La crisi economica ha colpito trasversalmente tutte le economie, mentre la ripresa continua a procedere a singhiozzo.
In questo scenaro, la crisi energetica e la crescita dell’inflazione sono le minacce maggiori per i mercati non sviluppati. Per il semplice fatto che hanno meno “armi” per fronteggiare i venti contrari.
L’impatto della crisi energetica
Negli ultimi mesi i prezzi dell’energia hanno cominciato a crescere a ritmi sempre più sostenuti.
Il simbolo della crisi energetica è il petrolio, il cui prezzo è arrivato a superare la quota degli 80 dollari al barile, come non succedeva da alcuni anni. Ma la corsa dei prezzi ha riguardanto anche il gas e il carbone, dove gli indicatori di momentum evidenziano una forza importante della spinta rialzista.
L’effetto a cascata
Il problema è che questo contesto alimenta degli effetti a cascata, perché molti prezzi di prodotti che sono a valle del processo, risentono della crisi energetica.
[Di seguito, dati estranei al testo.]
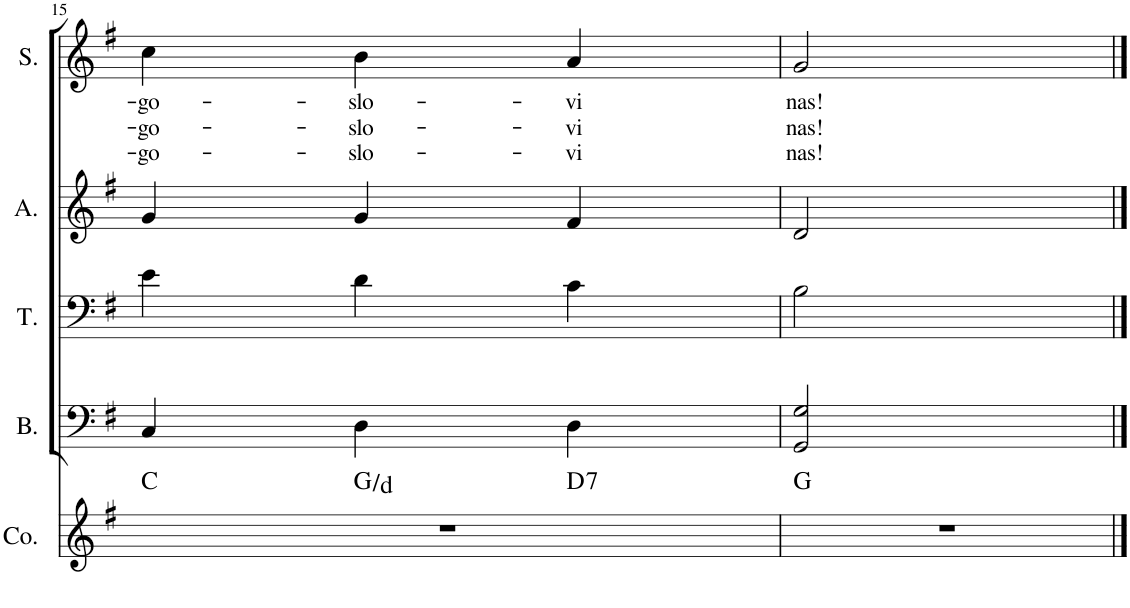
**kern	**harte	**kern	**kern	**kern	**kern	**text	**text	**text
*part5	*part5	*part4	*part3	*part2	*part1	*part1	*part1	*part1
*staff5	*	*staff4	*staff3	*staff2	*staff1	*staff1	*staff1	*staff1
*I"Chords	*	*I"Bass	*I"Tenor	*I"Alto	*I"Soprano	*	*	*
*I'Co.	*	*I'B.	*I'T.	*I'A.	*I'S.	*	*	*
!!LO:PB:g=z
*clefG2	*	*clefF4	*clefF4	*clefG2	*clefG2	*	*	*
*k[f#]	*	*k[f#]	*k[f#]	*k[f#]	*k[f#]	*	*	*
*M3/4	*	*M3/4	*M3/4	*M3/4	*M3/4	*	*	*
=15	=15	=15	=15	=15	=15	=15	=15	=15
!	!	!	!	!	!	!LO:LY:b	!LO:LY:b	!LO:LY:b
*^	*	*	*	*	*	*	*	*
*	*^	*	*	*	*	*	*	*	*
2.r	4ryy	2ryy	C:maj	4C/	4e\	4g/	4cc\	-go-	-go-	-go-
!	!	!	!	!	!	!	!	!LO:LY:b	!LO:LY:b	!LO:LY:b
.	2ryy	.	G:maj/5	4D\	4d\	4g/	4b\	-slo-	-slo-	-slo-
!	!	!	!LO:H:kt=7	!	!	!	!	!LO:LY:b	!LO:LY:b	!LO:LY:b
.	.	4ryy	D:7	4D\	4c\	4f#/	4a/	-vi	-vi	-vi
=16	=16	=16	=16	=16	=16	=16	=16	=16	=16	=16
!	!	!	!	!	!	!	!	!LO:LY:b	!LO:LY:b	!LO:LY:b
*v	*v	*v	*	*	*	*	*	*	*	*
2.r	G:maj	2GG/ 2G/	2B\	2d/	2g/	nas!	nas!	nas!
.	.	4ryy	4ryy	4ryy	4ryy	.	.	.
==	==	==	==	==	==	==	==	==
*-	*-	*-	*-	*-	*-	*-	*-	*-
Ad esempio il costo dei fertilizzanti è schizzato verso l’alto, in conseguenza di maggiori costi dell’energia o di interruzioni della produzione dovute alla scarsità di energia. Ma le correlazioni con i processi produttivi sono pressoché totali, per questo motivo tale vortice finisce per coinvolgere anche i prezzi di molti prodotti alimentari. Del resto sono già cresciuti in modo evidente negli ultimi mesi.
Rischio turbolenze
Nei Paesi emergenti l’inflazione degli alimentari innesca processi critici, perché il reddito disponibile della popolazione non è elevatissimo. Allora si rischiano turbolenze sociali, che per adesso stanno già apparendo in alcuni paesi. Ma molti si trovano in una situazione analoga, che va quindi monitorata con attenzione.
Prospettiva della crisi: quando durerà?
Ma la domanda più importante è quando la crisi energetica è destinata a durare.
Se da una parte è vero che l’aumento dei prezzi dovrebbe dipendere squilibri temporanei di domanda e offerta, per altri versi invece è connesso a squilibri struttursali, che nel breve periodo sono difficili da eliminare. In sostanza, a lungo termine si rischiano deficit di offerta permanenti e prezzi delle materie prime più alti in diversi settori.